Il primo miliardo lo dà alla scuola.
«Ecco, si fermi un attimo: il primo miliardo va alla scuola perché il mondo della scuola ha promosso una rete di intelligenze, di dirigenti capaci che sono pronti, hanno una visione, conoscono le necessità e i destini delle risorse. Per questo dico che senza le idee i soldi non servono».

Le idee sulla scuola.
«Formazione, qualità dell’insegnamento, nuova proposizione del sapere, dignità dell’habitat. Ho bisogno che i diciassettenni e i diciottenni di Enna e di Bitonto, di Matera e di Reggio Calabria godano di un pacchetto supplementare di istruzione. Gli facciamo imparare bene l’inglese, li facciamo viaggiare. Gli diamo supporto e allungamento dell’orario scolastico, gli insegniamo meglio e più a lungo greco e latino. Gli coloriamo la scuola, la facciamo divenire più bella, confortevole, gradevole. Non solo le aule digitali ma il complesso dei muri deve divenire decente, deve mandare un messaggio di speranza e di ripresa».

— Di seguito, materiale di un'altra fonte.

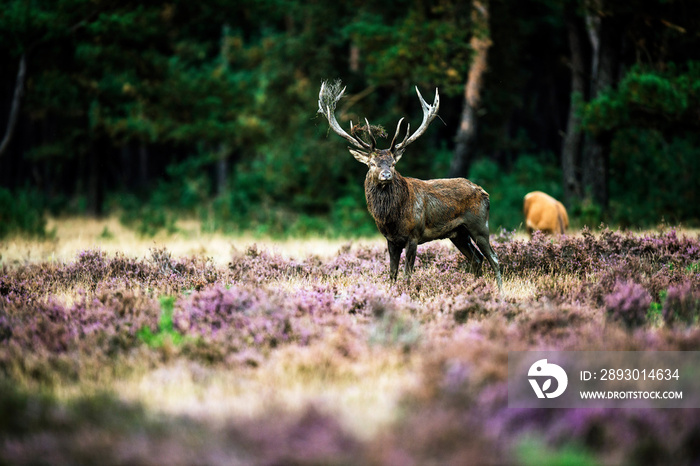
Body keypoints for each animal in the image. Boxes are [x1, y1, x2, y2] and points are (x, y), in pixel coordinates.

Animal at [318, 82, 504, 290]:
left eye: (393, 163)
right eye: (372, 163)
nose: (386, 175)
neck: (392, 218)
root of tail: (485, 193)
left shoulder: (414, 236)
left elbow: (407, 274)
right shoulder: (391, 240)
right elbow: (392, 274)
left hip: (479, 225)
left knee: (494, 258)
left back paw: (499, 292)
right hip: (458, 233)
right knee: (477, 259)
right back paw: (474, 287)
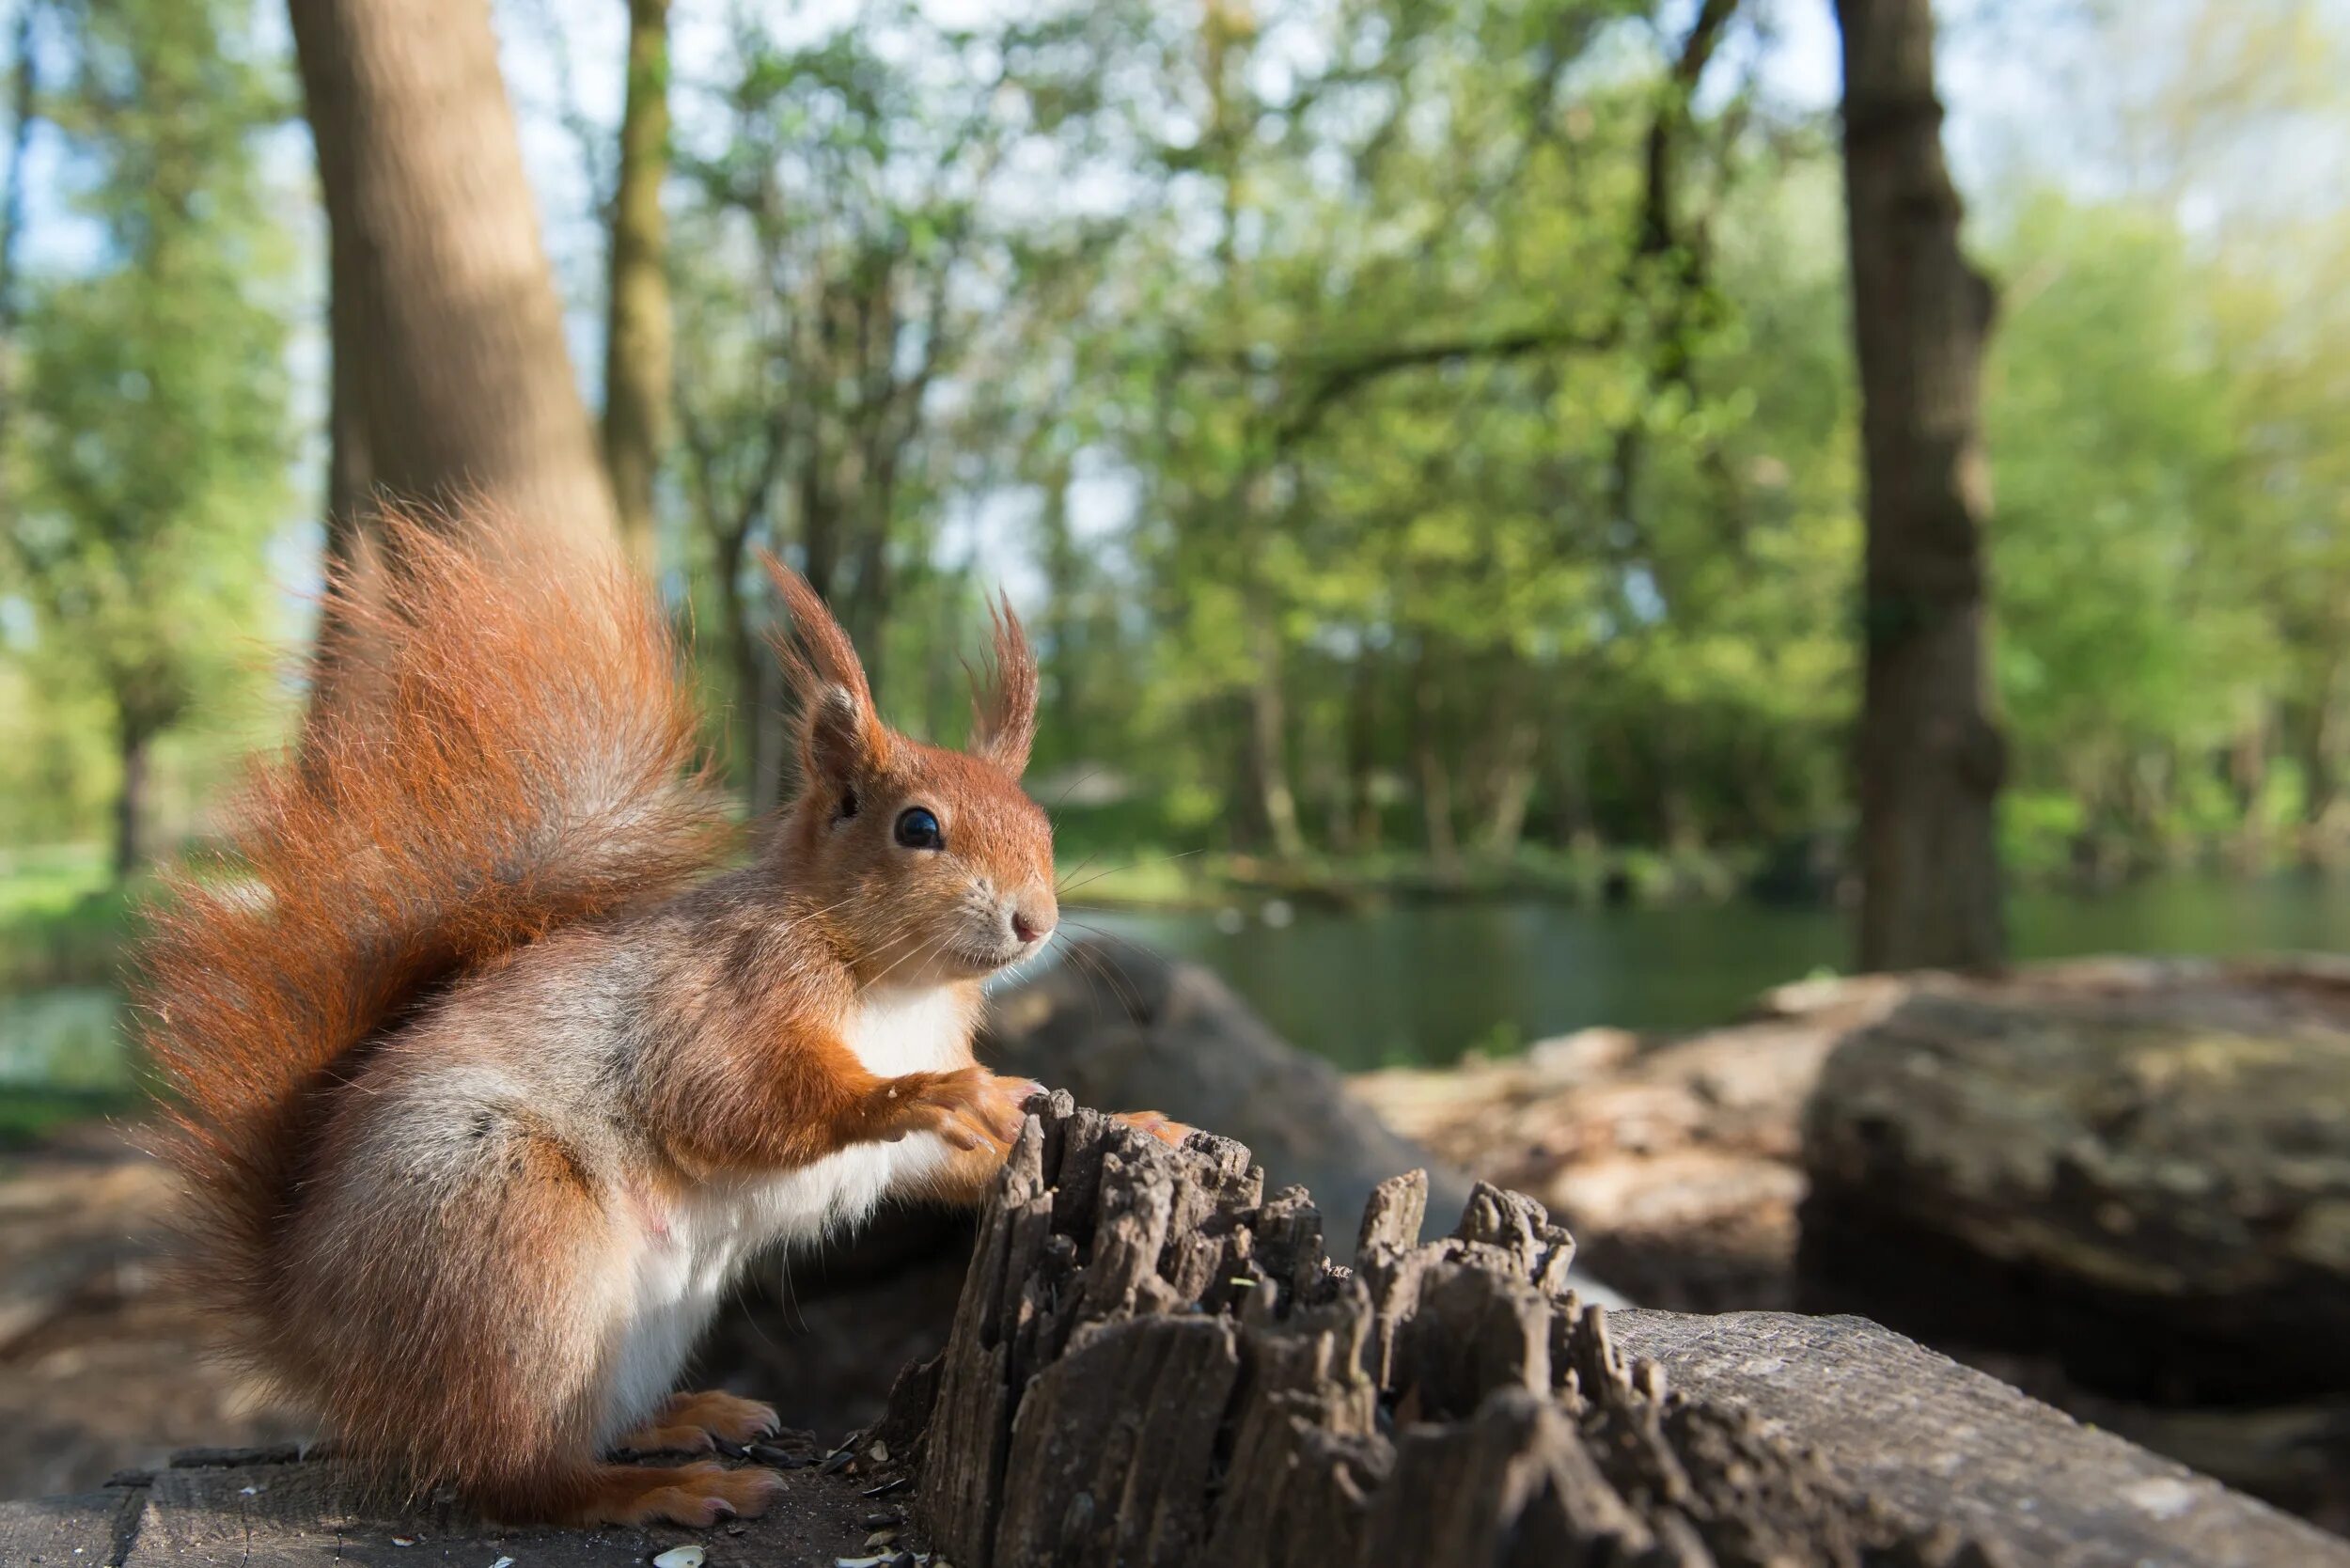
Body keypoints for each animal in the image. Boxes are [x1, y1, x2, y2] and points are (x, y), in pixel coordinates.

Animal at [137, 522, 1184, 1523]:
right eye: (917, 828)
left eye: (1043, 826)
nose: (1036, 921)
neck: (900, 988)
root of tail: (316, 1334)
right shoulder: (725, 995)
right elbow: (729, 1101)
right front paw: (922, 1091)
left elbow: (959, 1159)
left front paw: (1132, 1121)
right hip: (507, 1239)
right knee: (513, 1477)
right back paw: (650, 1491)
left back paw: (678, 1422)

Quando inizia a spendere il miliardo?
«Circa un terzo se ne va via quest’anno, due terzi l’anno prossimo. Sono 500 scuole. Sono tante, ma ce la faremo».

Faccia anche le ferrovie per mandare i ragazzi a scuola.
«Un miliardo e mezzo liberato. A sud di Salerno, fino a Reggio, ad est fino a Bari. Poi la dorsale jonica. Questi sono impegni di spesa (il totale fa sette miliardi) decisi, validati, possibili».

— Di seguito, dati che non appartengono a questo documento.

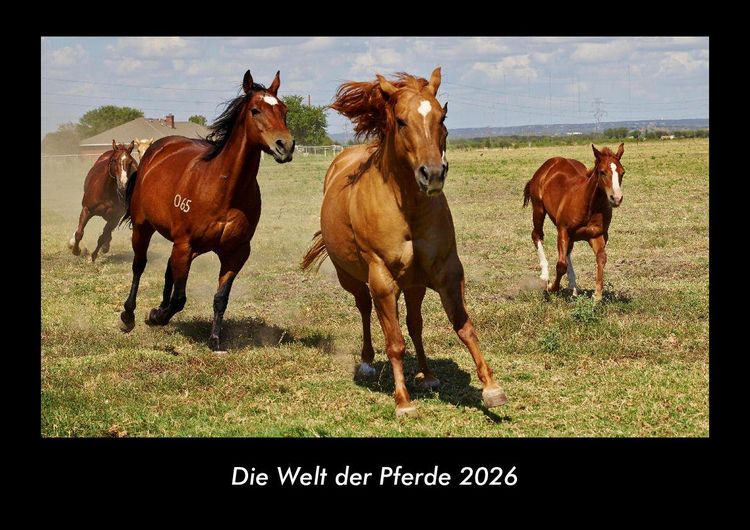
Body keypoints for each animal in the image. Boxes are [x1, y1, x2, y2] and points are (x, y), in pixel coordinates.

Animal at [118, 70, 294, 353]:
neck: (224, 190)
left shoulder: (235, 253)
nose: (285, 146)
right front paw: (156, 316)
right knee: (139, 266)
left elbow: (220, 298)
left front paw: (214, 340)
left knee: (168, 270)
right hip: (144, 228)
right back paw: (129, 316)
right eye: (255, 110)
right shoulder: (185, 244)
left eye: (284, 110)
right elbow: (179, 298)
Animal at [301, 68, 507, 417]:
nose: (433, 174)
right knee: (365, 310)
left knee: (415, 324)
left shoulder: (447, 271)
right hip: (353, 279)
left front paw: (491, 388)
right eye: (400, 120)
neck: (407, 208)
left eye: (442, 116)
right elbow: (394, 342)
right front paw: (403, 401)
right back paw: (368, 363)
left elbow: (463, 326)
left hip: (414, 284)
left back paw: (427, 374)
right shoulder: (383, 279)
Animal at [523, 143, 625, 301]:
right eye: (602, 172)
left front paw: (597, 295)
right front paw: (551, 287)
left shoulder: (597, 235)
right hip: (538, 209)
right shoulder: (563, 230)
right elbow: (561, 265)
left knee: (568, 250)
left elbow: (601, 258)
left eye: (622, 172)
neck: (589, 205)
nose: (616, 198)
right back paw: (545, 275)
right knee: (537, 235)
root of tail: (550, 164)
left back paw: (573, 286)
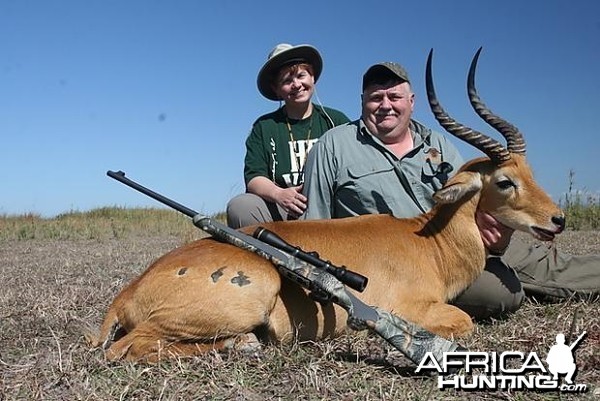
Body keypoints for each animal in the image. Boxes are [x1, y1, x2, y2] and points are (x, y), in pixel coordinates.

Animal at [86, 48, 564, 360]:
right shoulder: (411, 309)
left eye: (531, 172)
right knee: (125, 349)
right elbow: (464, 322)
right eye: (504, 181)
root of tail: (129, 291)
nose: (557, 219)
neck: (427, 241)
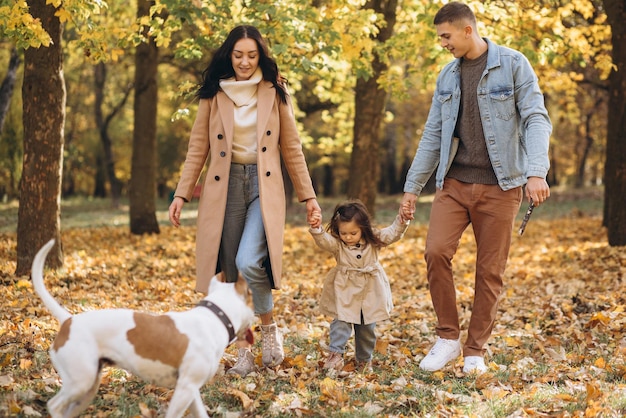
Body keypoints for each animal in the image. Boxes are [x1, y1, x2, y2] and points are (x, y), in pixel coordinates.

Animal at [30, 238, 255, 418]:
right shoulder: (185, 389)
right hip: (80, 382)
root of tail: (69, 321)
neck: (215, 316)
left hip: (87, 388)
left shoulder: (190, 391)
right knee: (54, 405)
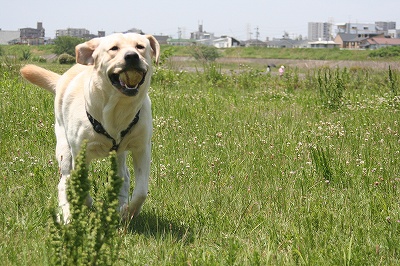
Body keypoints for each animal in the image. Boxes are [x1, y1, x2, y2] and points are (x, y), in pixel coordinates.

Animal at [20, 32, 160, 222]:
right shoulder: (80, 152)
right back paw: (67, 214)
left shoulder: (142, 147)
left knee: (124, 175)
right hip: (64, 147)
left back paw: (120, 205)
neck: (118, 108)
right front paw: (87, 202)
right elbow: (81, 181)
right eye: (114, 48)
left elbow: (141, 191)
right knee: (64, 180)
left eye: (140, 46)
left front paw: (128, 212)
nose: (132, 56)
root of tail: (63, 78)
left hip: (119, 154)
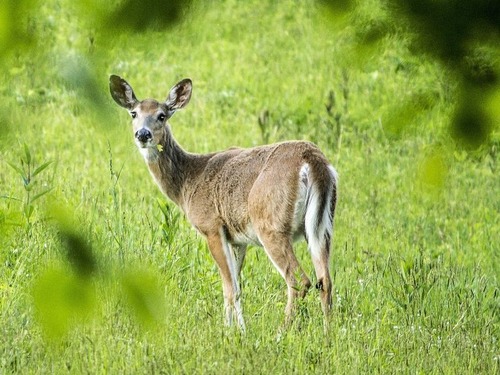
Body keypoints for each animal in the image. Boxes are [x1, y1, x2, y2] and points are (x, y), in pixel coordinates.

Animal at [108, 75, 336, 332]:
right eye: (134, 113)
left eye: (162, 115)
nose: (143, 134)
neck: (187, 182)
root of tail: (313, 160)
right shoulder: (238, 240)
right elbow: (237, 287)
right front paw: (239, 330)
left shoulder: (212, 227)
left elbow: (228, 288)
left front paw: (229, 332)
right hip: (321, 226)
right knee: (325, 280)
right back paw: (328, 334)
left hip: (271, 224)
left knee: (300, 281)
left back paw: (281, 333)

Che siano impegni decisi non c’è alcun dubbio. Il problema è quando li vedremo convertiti in buone azioni.
«In dieci anni vedrà tutte le ferrovie realizzate. Ma da subito saprà quale tratto realizziamo entro il 2012, quale nel 2013. Quale opera si concluderà domani, quale altra dopodomani».

Bisogna essere ottimisti, ma non c’è ragione sufficiente.
«All’interno del rumore antico delle compensazioni solite, dei soliti crediti di imposta, dell’identica forma di raccolta delle risorse, c’è un nucleo imprenditoriale, umano e culturale che parla una lingua nuova e diversa. A Napoli mi chiedono di rompere i monopoli, a Barletta gli industriali hanno visioni chiare e avanzano richieste possibili. Noi dobbiamo fare in modo che il bene collettivo, il bene comune abbia un senso comune, sia sulla bocca di tutti».

C’è bisogno di shekerarlo un po’ questo Sud.
«Agitarlo un pochino come quei drink. Fargli cambiare idea, imporgli un passo diverso. Ma c’è Sud e Sud. C’è la Lucania che va forte e la Calabria che patisce. Ci sono zone del ragusano dove l’assistenza per la terza età è a livelli formidabili e il campo della tutela dell’infanzia e della vecchiaia, i due poli della vita, è arato. E poi la nuova formazione: ci sono 500 milioni di euro. Altri soldi che spenderemo presto».

Presto, e possibilmente bene.
«Bisogna giungere a modelli efficienti di comunicazione e controllo popolare. Con una parola grossa: democrazia partecipata».

Il Sud si può redimere?
«A Sud dell’Italia vive un terzo della popolazione ma si produce un quarto del Pil nazionale e un decimo dei beni esportati. Significa che questa recessione peserà ancora e di più sulle spalle già fragili di questa parte del Paese. Non c’è altra possibilità che cambiare assetto di marcia e modo di pensare».

Dammi un’idea e io ti do i soldi.
«I soldi vengono alla fine. Dimmi cosa ne vuoi fare e in quanto tempo li vuoi spendere. Raccontami della tua filiera produttiva, e ce ne sono alcune di vera eccellenza, e convincimi che il tuo proposito è dentro la logica del bene comune».

Familismo amorale, scriveva Banfield.
«Se riusciamo a innestare un conflitto positivo, ampliare la base dell’elaborazione progettuale, dare schemi e offrire realtà che possano essere emulate, romperemo i tanti monopoli locali, i feudi che si elevano grazie al malgoverno. C’è bisogno di mobilità del pensiero, di dare potere alla conoscenza e gambe ai talenti del Sud».